Change in Life = Change in Insurance?
Most of us have experienced some kind of major change in our employment. These kinds of big changes are sometimes expected, sometimes they’re not. It’s important to understand that a job change may mean you’re eligible to make changes to your health coverage, even outside of open enrollment.
One of the toughest things about a job change can be the loss of employer-sponsored health coverage. If you’re experiencing a change in employment, be prepared to work closely with the HR department and/or a benefits administration company. You’ll want to ensure you’re being offered coverage for the time period for which you’ve already paid from your paycheck; this may be beyond your termination date.
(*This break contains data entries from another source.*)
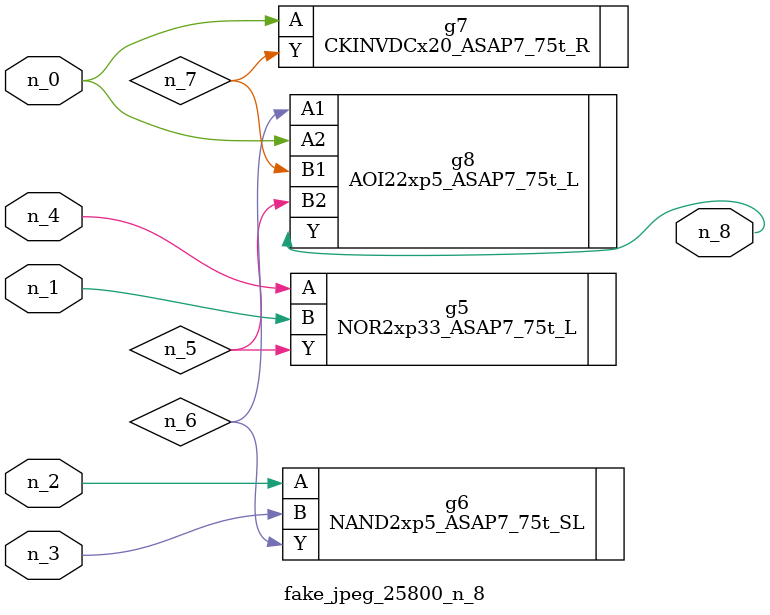
<source format=v>
module fake_jpeg_25800_n_8 (n_3, n_2, n_1, n_0, n_4, n_8);

input n_3;
input n_2;
input n_1;
input n_0;
input n_4;

output n_8;

wire n_6;
wire n_5;
wire n_7;

NOR2xp33_ASAP7_75t_L g5 ( 
.A(n_4),
.B(n_1),
.Y(n_5)
);

NAND2xp5_ASAP7_75t_SL g6 ( 
.A(n_2),
.B(n_3),
.Y(n_6)
);

CKINVDCx20_ASAP7_75t_R g7 ( 
.A(n_0),
.Y(n_7)
);

AOI22xp5_ASAP7_75t_L g8 ( 
.A1(n_6),
.A2(n_0),
.B1(n_7),
.B2(n_5),
.Y(n_8)
);


endmodule
</source>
You may also be offered coverage through the Consolidated Omnibus Budget Reconciliation Act (COBRA) which mandates that some employees be allowed to maintain coverage through the employer’s group plan—albeit on your own dime. COBRA can be expensive and only lasts for a defined period of time, typically 18 months.
Another, usually more affordable option is buying a new plan through the Obamacare or Affordable Care Act Marketplace. When this health insurance law took effect, it introduced open enrollment periods for individuals and families who were buying insurance for themselves. Outside of open enrollment, which ended on January 31, 2016, the average consumer can’t purchase insurance.
However, when you experience major life events (like a job change), you’re allowed to buy insurance outside of open enrollment during what’s called a special enrollment period. Although paying for your own insurance may still be more expensive than what’s offered through an employer, some health plans bought through the Obamacare Marketplace are eligible for premium tax credits (help paying for your coverage each month) and cost-sharing reductions (help lowering out-of-pocket costs like deductibles).
Be aware that a laundry list of life changes—adding members to your family, changes in marital status, moving your residence, etc.—exists and these changes may qualify you for a special enrollment period. It’s also vitally important to act quickly as each special enrollment period only lasts for a certain amount of time, typically 30 to 60 days.